• **課題の内容**
後に続く Adafruit Trinket M0 の構成とソフトウエアについての抜粋テキストのうち、「apl_usbhid_TrinketM0_02Wondows.ino」から「or 0x77 のどちらか)」までを一字も変えずに書き写すこと。

• **抜粋テキスト**
──────

Adafruit Trinket M0 周りのハード構成を示す。
image.png
image.png
image.png

ソフトウエア

apl_usbhid_TrinketM0_02Wondows.ino
/*
 *公開第二回)リアルタイムモニター
 * 2020/04/01 Windows/MAC
 * 2020/04/03 ライブラリを分離。設定説明追記
 * 2020/04/10 I2Cエラー時も動かすが値ゼロ。URL入力後、TABを出す、Chrome動作確認
 */
// WindowsPC

//環境に合わせて内容を確認または修正すること ーーここから -----------------------------
//BME280 I2Cアドレスの設定 (0x76 or 0x77 のどちらか)

──────

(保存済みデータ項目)
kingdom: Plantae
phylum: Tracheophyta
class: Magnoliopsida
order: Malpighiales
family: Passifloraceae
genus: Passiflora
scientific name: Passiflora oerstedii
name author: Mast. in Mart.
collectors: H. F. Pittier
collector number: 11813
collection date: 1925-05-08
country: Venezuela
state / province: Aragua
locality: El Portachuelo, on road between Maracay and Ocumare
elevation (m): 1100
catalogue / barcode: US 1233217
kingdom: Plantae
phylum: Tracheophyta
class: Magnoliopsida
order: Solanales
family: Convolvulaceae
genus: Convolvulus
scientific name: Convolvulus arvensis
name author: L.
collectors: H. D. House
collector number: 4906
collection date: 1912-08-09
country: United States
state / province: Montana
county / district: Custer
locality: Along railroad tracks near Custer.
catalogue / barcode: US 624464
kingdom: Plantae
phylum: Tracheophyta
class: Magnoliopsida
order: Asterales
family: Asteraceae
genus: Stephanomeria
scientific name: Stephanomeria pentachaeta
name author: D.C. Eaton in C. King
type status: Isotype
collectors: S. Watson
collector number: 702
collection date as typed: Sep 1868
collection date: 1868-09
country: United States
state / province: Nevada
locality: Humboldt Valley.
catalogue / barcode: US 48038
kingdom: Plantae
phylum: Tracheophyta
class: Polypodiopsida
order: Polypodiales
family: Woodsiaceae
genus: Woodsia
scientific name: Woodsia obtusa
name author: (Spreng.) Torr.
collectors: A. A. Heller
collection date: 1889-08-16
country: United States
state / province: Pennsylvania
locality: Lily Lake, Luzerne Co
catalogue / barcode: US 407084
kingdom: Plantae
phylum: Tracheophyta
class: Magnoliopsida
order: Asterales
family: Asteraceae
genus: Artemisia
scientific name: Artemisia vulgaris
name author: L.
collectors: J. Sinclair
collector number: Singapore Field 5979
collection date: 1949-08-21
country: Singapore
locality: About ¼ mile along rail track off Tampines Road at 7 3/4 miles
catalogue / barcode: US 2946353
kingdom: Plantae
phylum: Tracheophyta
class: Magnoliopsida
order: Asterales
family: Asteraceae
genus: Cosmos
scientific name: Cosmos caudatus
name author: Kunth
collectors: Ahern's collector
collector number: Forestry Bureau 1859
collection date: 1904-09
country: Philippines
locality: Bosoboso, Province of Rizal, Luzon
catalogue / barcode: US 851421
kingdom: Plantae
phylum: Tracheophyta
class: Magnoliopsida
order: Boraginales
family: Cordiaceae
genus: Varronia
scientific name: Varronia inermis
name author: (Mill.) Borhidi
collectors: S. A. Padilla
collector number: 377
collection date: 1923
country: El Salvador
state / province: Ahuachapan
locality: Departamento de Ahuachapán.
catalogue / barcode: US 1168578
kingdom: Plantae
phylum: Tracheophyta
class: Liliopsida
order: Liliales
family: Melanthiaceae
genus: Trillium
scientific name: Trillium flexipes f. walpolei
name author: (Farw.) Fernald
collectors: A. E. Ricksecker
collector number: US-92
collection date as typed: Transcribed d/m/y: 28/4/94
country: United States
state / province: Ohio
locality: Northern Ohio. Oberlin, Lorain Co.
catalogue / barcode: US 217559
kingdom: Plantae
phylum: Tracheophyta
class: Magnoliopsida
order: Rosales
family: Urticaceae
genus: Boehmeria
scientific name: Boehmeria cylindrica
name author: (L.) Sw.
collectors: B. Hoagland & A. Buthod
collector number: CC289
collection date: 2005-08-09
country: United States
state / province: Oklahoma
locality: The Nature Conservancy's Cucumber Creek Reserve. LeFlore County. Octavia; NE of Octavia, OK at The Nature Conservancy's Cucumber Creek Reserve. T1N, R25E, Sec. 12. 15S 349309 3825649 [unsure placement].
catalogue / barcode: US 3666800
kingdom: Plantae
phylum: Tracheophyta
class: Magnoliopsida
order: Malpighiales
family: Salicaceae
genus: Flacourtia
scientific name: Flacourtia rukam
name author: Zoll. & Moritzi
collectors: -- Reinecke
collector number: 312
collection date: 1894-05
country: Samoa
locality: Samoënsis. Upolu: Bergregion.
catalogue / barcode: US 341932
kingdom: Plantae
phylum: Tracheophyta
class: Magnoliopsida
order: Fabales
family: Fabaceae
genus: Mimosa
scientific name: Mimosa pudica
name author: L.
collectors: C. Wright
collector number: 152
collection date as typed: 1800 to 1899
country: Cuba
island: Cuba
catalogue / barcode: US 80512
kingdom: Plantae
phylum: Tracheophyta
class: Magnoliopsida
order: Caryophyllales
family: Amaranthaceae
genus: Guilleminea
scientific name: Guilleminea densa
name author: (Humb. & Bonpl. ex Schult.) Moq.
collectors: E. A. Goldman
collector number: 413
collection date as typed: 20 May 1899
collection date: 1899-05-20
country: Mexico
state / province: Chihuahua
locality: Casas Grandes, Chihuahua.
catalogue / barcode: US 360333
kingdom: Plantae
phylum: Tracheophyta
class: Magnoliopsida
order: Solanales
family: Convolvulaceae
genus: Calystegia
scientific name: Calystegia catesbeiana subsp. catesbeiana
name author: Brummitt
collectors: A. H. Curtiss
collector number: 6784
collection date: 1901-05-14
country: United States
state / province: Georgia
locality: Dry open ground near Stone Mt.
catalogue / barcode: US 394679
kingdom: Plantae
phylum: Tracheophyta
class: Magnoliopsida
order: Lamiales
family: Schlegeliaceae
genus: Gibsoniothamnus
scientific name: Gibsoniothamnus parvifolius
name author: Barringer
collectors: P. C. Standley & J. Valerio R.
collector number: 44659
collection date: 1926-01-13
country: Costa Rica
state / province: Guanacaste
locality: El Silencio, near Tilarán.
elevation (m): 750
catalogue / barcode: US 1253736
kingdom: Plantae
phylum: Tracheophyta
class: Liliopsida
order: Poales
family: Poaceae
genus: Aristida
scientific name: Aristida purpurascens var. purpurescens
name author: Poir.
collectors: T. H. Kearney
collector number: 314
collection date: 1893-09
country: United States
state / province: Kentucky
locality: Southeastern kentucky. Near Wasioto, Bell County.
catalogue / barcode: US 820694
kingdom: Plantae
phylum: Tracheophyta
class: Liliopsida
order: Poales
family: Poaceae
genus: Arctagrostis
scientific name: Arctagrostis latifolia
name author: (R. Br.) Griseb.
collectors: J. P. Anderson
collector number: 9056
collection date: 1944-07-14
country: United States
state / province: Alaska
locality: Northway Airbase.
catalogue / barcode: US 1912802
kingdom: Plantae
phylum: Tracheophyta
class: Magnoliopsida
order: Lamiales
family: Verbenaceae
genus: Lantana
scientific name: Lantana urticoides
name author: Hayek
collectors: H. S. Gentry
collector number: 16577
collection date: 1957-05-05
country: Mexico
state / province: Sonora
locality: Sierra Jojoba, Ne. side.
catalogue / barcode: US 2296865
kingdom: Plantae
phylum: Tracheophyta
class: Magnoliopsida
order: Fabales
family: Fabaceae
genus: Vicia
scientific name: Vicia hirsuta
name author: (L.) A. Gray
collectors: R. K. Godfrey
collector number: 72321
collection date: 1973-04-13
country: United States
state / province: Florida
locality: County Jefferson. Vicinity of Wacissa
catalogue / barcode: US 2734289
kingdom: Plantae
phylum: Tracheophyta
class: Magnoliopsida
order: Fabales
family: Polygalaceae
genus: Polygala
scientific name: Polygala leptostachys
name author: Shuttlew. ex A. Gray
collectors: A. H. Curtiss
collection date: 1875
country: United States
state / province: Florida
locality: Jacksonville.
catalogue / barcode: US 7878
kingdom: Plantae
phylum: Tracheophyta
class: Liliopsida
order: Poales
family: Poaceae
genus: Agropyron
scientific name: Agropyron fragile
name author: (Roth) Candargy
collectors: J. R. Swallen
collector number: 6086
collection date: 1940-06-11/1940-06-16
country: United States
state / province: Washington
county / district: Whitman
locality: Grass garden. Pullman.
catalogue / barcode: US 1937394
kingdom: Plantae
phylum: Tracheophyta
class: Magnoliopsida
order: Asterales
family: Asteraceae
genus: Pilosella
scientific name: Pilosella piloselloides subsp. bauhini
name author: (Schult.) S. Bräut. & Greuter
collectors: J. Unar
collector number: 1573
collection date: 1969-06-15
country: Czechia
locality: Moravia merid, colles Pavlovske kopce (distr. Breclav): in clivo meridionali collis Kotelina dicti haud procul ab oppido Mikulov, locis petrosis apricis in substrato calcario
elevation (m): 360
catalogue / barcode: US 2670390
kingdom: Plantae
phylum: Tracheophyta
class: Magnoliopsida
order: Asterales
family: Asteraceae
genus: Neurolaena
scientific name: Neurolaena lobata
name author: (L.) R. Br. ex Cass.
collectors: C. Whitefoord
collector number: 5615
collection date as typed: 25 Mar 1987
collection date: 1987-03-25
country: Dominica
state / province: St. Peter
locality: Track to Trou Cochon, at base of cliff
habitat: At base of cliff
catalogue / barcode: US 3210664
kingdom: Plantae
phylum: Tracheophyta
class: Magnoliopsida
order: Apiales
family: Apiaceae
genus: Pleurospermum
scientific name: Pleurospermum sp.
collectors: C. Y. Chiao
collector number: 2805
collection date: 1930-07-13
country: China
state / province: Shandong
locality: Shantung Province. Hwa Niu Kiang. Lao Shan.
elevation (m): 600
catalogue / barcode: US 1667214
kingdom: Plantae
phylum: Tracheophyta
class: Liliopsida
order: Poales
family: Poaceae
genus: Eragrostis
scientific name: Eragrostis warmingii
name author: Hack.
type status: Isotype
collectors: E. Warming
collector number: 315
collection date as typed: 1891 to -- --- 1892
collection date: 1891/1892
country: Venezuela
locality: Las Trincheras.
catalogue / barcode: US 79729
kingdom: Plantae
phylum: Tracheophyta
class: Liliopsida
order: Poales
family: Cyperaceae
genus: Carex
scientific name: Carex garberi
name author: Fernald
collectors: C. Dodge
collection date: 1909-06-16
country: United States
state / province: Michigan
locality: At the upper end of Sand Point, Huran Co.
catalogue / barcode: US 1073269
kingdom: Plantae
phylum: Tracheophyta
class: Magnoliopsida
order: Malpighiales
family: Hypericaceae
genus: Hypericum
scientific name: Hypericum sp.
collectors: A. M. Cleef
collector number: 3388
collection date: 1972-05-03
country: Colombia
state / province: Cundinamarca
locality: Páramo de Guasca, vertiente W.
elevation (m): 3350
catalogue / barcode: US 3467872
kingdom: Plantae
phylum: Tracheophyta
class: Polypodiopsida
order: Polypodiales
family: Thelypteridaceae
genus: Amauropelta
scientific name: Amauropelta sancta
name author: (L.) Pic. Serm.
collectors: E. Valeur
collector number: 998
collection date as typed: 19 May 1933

──────

• **回答**
apl_usbhid_TrinketM0_02Wondows.ino
/*
 *公開第二回)リアルタイムモニター
 * 2020/04/01 Windows/MAC
 * 2020/04/03 ライブラリを分離。設定説明追記
 * 2020/04/10 I2Cエラー時も動かすが値ゼロ。URL入力後、TABを出す、Chrome動作確認
 */
// WindowsPC

//環境に合わせて内容を確認または修正すること ーーここから -----------------------------
//BME280 I2Cアドレスの設定 (0x76 or 0x77 のどちらか)